The Astro SDK includes task decorators for actions that are most commonly required for ETL pipelines:

  • load_file: Loads a given file into a SQL table.
  • transform: Applies a SQL select statement to a source table and saves the result to a destination table.
  • drop_table: Drops a SQL table.
  • run_raw_sql: Runs any SQL statement without handling its output.
  • append: Inserts rows from the source SQL table into the destination SQL table, if there are no conflicts.
  • merge: Inserts rows from the source SQL table into the destination SQL table, if there are no conflicts.
  • export_file: Exports SQL table rows into a destination file.
  • dataframe: Exports a specific SQL table into an in-memory pandas DataFrame.
  • cleanup: Cleans up temporary tables created in your pipeline.

Example

The following DAG is a complete implementation of an ETL pipeline using the Astro Python SDK. In order, the DAG:

  • Loads .csv files from Amazon S3 into two tables that contain data about the housing market. Tables are objects that contain all of the necessary functionality to pass database contexts between functions without reconfiguration.
  • Combines the two tables of home data using aql.transform.
  • Turns the combined into a dataframe, melts the values using aql.dataframe, and returns the results as a Table object.
  • Creates a new reporting table in Snowflake using aql.run_raw_sql.
  • Appends the table of transformed home data to a reporting table with aql.append.
import os
from datetime import datetime
import pandas as pd
from airflow.decorators import dag
from astro.files import File
from astro import sql as aql
from astro.sql.table import Metadata, Table
SNOWFLAKE_CONN_ID = "snowflake_conn"
AWS_CONN_ID = "aws_conn"
# The first transformation combines data from the two source tables
@aql.transform
def combine_tables(homes1: Table, homes2: Table):
return """
SELECT *
FROM {{homes1}}
UNION
SELECT *
FROM {{homes2}}
"""
# Switch to Python (Pandas) for melting transformation to get data into long format
@aql.dataframe
def transform_data(df: pd.DataFrame):
df.columns = df.columns.str.lower()
melted_df = df.melt(
id_vars=["sell", "list"], value_vars=["living", "rooms", "beds", "baths", "age"]
)
return melted_df
# Run a raw SQL statement to create the reporting table if it doesn't already exist
@aql.run_raw_sql
def create_reporting_table():
"""Create the reporting data which will be the target of the append method"""
return """
CREATE TABLE IF NOT EXISTS homes_reporting (
sell number,
list number,
variable varchar,
value number
);
"""
@dag(start_date=datetime(2021, 12, 1), schedule_interval="@daily", catchup=False)
def example_s3_to_snowflake_etl():
# Initial load of homes data csv's from S3 into Snowflake
homes_data1 = load_file(
task_id="load_homes1",
input_file=File(path="s3://airflow-kenten/homes1.csv", conn_id=AWS_CONN_ID),
output_table=Table(name="HOMES1", conn_id=SNOWFLAKE_CONN_ID)
)
homes_data2 = load_file(
task_id="load_homes2",
input_file=File(path="s3://airflow-kenten/homes2.csv", conn_id=AWS_CONN_ID),
output_table=Table(name="HOMES2", conn_id=SNOWFLAKE_CONN_ID)
)
# Define task dependencies
extracted_data = combine_tables(
homes1=homes_data1,
homes2=homes_data2,
output_table=Table(name="combined_homes_data"),
)
transformed_data = transform_data(
df=extracted_data, output_table=Table(name="homes_data_long")
)
create_reporting_table = create_reporting_table(conn_id=SNOWFLAKE_CONN_ID)
# Append transformed data to reporting table
# Dependency is inferred by passing the previous `transformed_data` task to `source_table` param
record_results = aql.append(
source_table=transformed_data,
target_table=Table(name="homes_reporting", conn_id=SNOWFLAKE_CONN_ID),
columns=["sell", "list", "variable", "value"],
)
record_results.set_upstream(create_results_table)
example_s3_to_snowflake_etl_dag = example_s3_to_snowflake_etl()

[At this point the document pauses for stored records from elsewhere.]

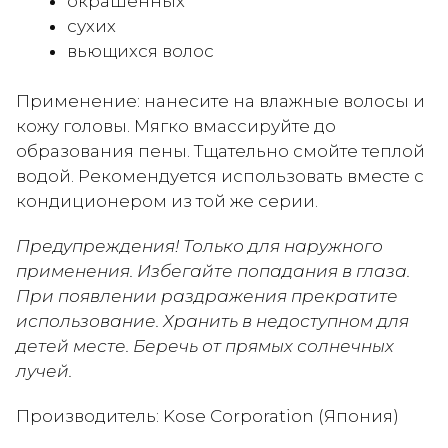
окрашенных
сухих
вьющихся волос
Применение: нанесите на влажные волосы и
кожу головы. Мягко вмассируйте до
образования пены. Тщательно смойте теплой
водой. Рекомендуется использовать вместе с
кондиционером из той же серии.
Предупреждения! Только для наружного
применения. Избегайте попадания в глаза.
При появлении раздражения прекратите
использование. Хранить в недоступном для
детей месте. Беречь от прямых солнечных
лучей.
Производитель: Kose Corporation (Япония)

This Astro SDK implementation is different from a standard TaskFlow implementation in the following ways:

  • You don't have to manually create temporary tables and pass them through XComs. All operations between different database types are handled automatically by the SDK.
  • You don't have to define connections to your databases in each task. Tasks can automatically inherit connection information from Table objects.
  • You can run common SQL queries using Python alone. The SDK includes Python functions for some of the most common actions in SQL.